Samara, que tem 29 anos, afirma que ingressar na Universidade foi um golpe de ânimo, mas que o processo dentro desse espaço não foi como o esperado: “O momento em que fui aprovada na UFRB em 2012 foi um momento motivacional em minha vida, de muita alegria pois eu já me encontrava em um quadro depressivo. Então passar na UFRB e ainda mais no curso que sempre sonhei, foi como se eu tivesse reencontrado minha alegria de viver. As expectativas eram as melhores possíveis, mas confesso que não imaginava que seria essa jornada árdua que enfrento.”

A doença de Samara foi diagnosticada antes da aprovação, em 2010. Dentro do contexto universitário, porém, a jovem possui, na teoria, amparos psicológicos para sua permanência. Há formulações legais para estabelecer os protocolos institucionais para os acompanhamentos. Mas Samara não conseguiu isso na prática. Ao procurar ajuda na Universidade, teve como resposta que o atendimento estava suspenso e que quando não estava, era realizado em espaço aberto e sem privacidade.

:: Dados extraídos ::

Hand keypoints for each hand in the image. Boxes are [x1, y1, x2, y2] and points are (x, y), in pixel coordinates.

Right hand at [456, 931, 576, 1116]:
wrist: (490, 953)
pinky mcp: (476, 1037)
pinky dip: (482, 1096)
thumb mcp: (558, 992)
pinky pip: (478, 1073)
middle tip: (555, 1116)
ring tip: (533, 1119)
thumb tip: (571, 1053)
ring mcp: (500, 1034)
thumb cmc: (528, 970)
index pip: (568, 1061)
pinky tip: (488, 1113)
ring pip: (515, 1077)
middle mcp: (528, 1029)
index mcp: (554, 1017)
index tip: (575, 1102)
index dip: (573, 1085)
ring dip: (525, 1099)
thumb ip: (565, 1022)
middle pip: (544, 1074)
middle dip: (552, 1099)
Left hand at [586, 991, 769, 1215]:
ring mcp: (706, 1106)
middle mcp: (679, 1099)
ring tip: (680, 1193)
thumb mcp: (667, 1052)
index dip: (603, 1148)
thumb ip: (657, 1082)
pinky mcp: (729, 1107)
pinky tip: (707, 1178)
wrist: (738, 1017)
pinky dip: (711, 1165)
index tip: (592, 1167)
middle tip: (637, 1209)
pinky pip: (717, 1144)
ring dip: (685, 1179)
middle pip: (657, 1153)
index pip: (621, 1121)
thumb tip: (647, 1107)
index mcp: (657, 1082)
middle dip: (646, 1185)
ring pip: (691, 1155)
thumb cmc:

:: Exercício ::
Copie integralmente o texto apresentado, sem nenhuma alteração.

:: Resultado do exercício ::
Samara, que tem 29 anos, afirma que ingressar na Universidade foi um golpe de ânimo, mas que o processo dentro desse espaço não foi como o esperado: “O momento em que fui aprovada na UFRB em 2012 foi um momento motivacional em minha vida, de muita alegria pois eu já me encontrava em um quadro depressivo. Então passar na UFRB e ainda mais no curso que sempre sonhei, foi como se eu tivesse reencontrado minha alegria de viver. As expectativas eram as melhores possíveis, mas confesso que não imaginava que seria essa jornada árdua que enfrento.”

A doença de Samara foi diagnosticada antes da aprovação, em 2010. Dentro do contexto universitário, porém, a jovem possui, na teoria, amparos psicológicos para sua permanência. Há formulações legais para estabelecer os protocolos institucionais para os acompanhamentos. Mas Samara não conseguiu isso na prática. Ao procurar ajuda na Universidade, teve como resposta que o atendimento estava suspenso e que quando não estava, era realizado em espaço aberto e sem privacidade.